Même la Commission européenne a dépensé plus d’un milliard d’euros de 2017 à 2021, en conseils fournis par les «Big Four» (Deloitte, Ernst & Young, KPMG et PricewaterhouseCoopers) et les «Big Three» (McKinsey & Company, Boston Consulting Group et Bain & Company). Les sociétés de conseil ont été impliquées dans des projets d’élargissement de l’Union européenne, dans la politique migratoire et extérieure, dans des programmes de réforme et dans la planification de la normalisation après la pandémie.


La collaboration entre les cabinets de conseil et les gouvernements du monde entier s’est développée au cours des dernières décennies. Elle réunit des acteurs très différents: les personnes qui gouvernent, élues par le peuple et tenues d’agir dans l’intérêt de celui-ci, et celles dont l’objectif légitime est de faire du profit.


Dans ce cadre, les sociétés de conseil deviennent de plus en plus indispensables en tant que contrôleurs et fournisseurs d’informations en vue de décisions politiques. De nombreux chercheurs et chercheuses qui se penchent sur ce phénomène parlent de «gouvernement fantôme» pour décrire le rôle que les cabinets de conseil ont endossé. C’est le cas de Walt Bogdanich, journaliste d’investigation du New York Times et lauréat de trois prix Pulitzer, que la RSI a interviewé pour cet article.


Qui forme le gouvernement?


Dans son ouvrage Unaccountable (sans compte à rendre), la politologue américaine Janine Wedel pose de manière rhétorique la question suivante: «Qui forme le gouvernement?». Celui-ci ne cesse d’être substitué par des contractants, des sociétés de conseil, des groupes de réflexion et des organismes quasi officiels, qui «constituent un système de gouvernement de plus en plus dispersé et fragmenté».

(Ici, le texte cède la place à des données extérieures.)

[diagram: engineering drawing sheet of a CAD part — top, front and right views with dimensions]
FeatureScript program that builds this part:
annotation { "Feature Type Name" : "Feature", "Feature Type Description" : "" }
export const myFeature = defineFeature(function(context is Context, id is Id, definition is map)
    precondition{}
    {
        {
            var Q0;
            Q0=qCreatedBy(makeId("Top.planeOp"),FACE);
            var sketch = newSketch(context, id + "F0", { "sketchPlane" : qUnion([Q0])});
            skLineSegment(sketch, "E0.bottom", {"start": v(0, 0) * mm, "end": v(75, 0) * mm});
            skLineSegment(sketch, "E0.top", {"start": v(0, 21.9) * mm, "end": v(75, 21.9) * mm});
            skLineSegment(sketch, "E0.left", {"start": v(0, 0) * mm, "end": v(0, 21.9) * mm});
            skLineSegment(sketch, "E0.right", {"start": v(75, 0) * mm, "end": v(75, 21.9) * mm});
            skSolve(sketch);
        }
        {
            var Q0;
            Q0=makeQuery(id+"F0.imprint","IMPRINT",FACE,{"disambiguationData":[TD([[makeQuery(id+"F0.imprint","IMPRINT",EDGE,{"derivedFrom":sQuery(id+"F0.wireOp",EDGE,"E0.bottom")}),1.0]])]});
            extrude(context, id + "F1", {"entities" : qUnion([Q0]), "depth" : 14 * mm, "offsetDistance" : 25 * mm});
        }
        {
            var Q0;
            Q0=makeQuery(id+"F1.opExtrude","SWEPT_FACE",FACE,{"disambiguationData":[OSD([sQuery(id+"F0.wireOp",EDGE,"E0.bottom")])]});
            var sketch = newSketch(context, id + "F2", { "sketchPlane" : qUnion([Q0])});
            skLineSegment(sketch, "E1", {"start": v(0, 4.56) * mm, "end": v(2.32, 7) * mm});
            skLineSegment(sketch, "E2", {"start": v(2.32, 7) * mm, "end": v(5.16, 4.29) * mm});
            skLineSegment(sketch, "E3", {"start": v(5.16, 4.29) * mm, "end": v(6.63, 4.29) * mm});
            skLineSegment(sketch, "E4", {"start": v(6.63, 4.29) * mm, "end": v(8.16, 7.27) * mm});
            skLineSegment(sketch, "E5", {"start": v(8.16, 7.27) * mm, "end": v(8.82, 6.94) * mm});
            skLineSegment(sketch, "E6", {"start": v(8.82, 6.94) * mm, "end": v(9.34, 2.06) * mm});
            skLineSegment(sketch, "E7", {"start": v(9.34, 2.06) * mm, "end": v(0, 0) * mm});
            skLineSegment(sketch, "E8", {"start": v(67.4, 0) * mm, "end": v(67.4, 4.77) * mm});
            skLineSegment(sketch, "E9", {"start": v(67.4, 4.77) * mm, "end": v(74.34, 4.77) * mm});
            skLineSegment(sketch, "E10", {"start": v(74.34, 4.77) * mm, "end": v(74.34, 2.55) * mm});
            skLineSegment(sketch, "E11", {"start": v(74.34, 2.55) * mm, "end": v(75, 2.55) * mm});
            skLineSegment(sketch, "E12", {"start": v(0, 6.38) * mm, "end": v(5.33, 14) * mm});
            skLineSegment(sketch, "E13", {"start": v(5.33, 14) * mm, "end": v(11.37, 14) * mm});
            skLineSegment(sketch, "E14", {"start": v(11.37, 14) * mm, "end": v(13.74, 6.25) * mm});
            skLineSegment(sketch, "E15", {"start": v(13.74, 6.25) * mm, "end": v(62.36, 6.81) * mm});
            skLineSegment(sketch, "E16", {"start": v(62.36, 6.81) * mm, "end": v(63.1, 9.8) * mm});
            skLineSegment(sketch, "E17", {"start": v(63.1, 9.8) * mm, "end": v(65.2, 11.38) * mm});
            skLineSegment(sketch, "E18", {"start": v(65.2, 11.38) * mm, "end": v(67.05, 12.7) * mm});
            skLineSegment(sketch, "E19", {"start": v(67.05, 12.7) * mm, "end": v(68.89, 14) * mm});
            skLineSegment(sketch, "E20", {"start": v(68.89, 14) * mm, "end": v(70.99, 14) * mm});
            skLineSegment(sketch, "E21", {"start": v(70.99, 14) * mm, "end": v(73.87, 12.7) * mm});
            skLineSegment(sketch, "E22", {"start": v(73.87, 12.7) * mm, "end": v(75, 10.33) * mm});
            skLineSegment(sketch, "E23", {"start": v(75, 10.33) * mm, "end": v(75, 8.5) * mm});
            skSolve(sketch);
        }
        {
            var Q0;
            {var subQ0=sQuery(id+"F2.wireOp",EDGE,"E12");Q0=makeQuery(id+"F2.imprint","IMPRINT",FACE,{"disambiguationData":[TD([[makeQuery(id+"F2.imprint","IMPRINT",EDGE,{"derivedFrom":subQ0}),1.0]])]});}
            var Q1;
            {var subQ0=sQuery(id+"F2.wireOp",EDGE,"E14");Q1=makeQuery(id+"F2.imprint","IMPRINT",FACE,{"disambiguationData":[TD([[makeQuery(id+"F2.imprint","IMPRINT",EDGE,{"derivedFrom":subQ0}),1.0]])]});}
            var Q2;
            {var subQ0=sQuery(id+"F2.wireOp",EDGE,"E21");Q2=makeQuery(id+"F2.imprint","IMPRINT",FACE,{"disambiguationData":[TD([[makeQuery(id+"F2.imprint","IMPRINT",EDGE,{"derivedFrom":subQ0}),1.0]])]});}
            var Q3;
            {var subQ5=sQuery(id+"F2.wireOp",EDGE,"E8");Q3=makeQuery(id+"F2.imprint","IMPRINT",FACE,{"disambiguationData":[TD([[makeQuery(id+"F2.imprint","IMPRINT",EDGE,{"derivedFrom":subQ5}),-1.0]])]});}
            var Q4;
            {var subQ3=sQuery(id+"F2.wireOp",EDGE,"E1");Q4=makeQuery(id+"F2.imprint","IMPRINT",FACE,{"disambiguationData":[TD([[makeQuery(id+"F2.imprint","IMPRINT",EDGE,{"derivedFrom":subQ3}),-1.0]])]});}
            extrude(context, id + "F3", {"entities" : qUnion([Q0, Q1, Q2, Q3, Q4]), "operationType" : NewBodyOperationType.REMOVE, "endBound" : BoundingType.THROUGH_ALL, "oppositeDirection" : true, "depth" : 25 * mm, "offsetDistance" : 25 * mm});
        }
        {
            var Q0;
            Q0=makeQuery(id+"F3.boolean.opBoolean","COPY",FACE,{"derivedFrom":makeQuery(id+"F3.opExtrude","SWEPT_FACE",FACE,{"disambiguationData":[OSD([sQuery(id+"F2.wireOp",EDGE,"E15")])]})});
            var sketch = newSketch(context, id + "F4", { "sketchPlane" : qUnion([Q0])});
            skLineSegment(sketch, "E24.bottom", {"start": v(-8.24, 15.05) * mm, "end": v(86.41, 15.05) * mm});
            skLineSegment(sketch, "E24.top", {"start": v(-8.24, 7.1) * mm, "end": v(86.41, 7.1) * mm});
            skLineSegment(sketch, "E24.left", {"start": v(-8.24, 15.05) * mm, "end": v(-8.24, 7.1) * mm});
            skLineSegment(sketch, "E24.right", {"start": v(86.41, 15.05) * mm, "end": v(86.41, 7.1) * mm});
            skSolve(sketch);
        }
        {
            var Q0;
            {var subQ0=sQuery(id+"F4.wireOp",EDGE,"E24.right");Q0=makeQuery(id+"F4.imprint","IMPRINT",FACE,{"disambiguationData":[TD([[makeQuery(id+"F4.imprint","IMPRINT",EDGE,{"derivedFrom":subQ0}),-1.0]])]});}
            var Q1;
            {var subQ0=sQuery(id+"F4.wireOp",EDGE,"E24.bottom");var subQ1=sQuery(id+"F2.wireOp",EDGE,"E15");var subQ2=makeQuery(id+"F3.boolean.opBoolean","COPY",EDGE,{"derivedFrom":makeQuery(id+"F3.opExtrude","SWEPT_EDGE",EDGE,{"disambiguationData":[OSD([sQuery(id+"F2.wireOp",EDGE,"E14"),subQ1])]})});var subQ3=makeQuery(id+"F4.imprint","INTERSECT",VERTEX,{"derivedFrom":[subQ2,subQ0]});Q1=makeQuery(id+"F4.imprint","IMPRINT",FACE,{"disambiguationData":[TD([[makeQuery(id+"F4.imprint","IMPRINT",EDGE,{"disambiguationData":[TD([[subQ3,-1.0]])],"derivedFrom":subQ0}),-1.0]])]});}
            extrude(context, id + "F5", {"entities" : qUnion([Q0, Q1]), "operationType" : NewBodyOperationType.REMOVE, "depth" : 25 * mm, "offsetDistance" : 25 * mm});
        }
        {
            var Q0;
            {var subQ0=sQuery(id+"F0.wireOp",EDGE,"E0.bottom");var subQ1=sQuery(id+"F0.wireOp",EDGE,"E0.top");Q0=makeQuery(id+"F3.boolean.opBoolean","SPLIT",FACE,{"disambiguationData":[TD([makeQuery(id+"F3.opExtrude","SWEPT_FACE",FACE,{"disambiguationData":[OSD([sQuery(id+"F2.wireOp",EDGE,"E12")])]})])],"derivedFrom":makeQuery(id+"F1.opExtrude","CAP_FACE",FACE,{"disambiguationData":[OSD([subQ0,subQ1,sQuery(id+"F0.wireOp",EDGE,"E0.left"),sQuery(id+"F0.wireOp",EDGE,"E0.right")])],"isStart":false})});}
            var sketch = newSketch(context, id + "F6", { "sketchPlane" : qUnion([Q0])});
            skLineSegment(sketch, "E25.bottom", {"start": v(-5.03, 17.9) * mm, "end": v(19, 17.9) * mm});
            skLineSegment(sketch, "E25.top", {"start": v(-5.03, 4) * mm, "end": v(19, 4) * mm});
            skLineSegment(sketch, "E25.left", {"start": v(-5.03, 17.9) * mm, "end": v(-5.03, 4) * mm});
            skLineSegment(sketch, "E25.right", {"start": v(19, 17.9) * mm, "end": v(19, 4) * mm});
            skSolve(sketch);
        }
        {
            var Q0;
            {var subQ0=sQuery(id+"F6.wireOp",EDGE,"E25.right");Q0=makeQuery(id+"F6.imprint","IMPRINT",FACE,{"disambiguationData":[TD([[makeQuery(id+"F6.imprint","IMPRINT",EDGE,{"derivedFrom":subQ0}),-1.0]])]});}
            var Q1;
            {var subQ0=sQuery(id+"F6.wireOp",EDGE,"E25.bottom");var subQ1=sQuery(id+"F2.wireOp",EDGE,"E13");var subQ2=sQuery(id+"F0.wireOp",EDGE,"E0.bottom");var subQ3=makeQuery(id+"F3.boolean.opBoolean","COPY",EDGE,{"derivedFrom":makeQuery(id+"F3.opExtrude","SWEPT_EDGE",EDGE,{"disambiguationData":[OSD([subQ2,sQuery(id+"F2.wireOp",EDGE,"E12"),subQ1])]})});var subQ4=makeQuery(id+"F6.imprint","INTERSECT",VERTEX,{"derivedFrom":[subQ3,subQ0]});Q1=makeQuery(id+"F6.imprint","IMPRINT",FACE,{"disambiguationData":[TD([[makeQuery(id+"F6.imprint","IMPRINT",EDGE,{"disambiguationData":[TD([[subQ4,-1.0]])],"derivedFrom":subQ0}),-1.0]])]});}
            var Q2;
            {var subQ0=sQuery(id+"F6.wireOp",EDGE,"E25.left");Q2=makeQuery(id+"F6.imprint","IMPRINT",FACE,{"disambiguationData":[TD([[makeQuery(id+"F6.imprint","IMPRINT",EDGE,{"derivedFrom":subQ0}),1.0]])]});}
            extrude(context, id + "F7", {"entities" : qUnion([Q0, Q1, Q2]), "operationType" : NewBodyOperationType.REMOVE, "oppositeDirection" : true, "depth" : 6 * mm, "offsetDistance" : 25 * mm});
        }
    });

C’est un phénomène qui dépasse le niveau national. Il s’est établi non seulement dans des organes supranationaux comme la Commission européenne, mais aussi dans de nombreuses agences onusiennes et secteurs apparentés. Cela vaut pour l’Organisation mondiale du commerce. Et c’est particulièrement vrai pour l’Organisation mondiale de la santé.


Si l’on relie les points visibles des activités opaques des sociétés de conseil mondiales, on obtient une image pas du tout rassurante. Des questions se posent néanmoins. Qui a réellement piloté le plan d’action des institutions pour faire face à la crise du Covid-19? L’Organisation mondiale de la santé? Les gouvernements nationaux? Ou d’autres entités? Et, dans ce dernier cas, sur quelle base juridique?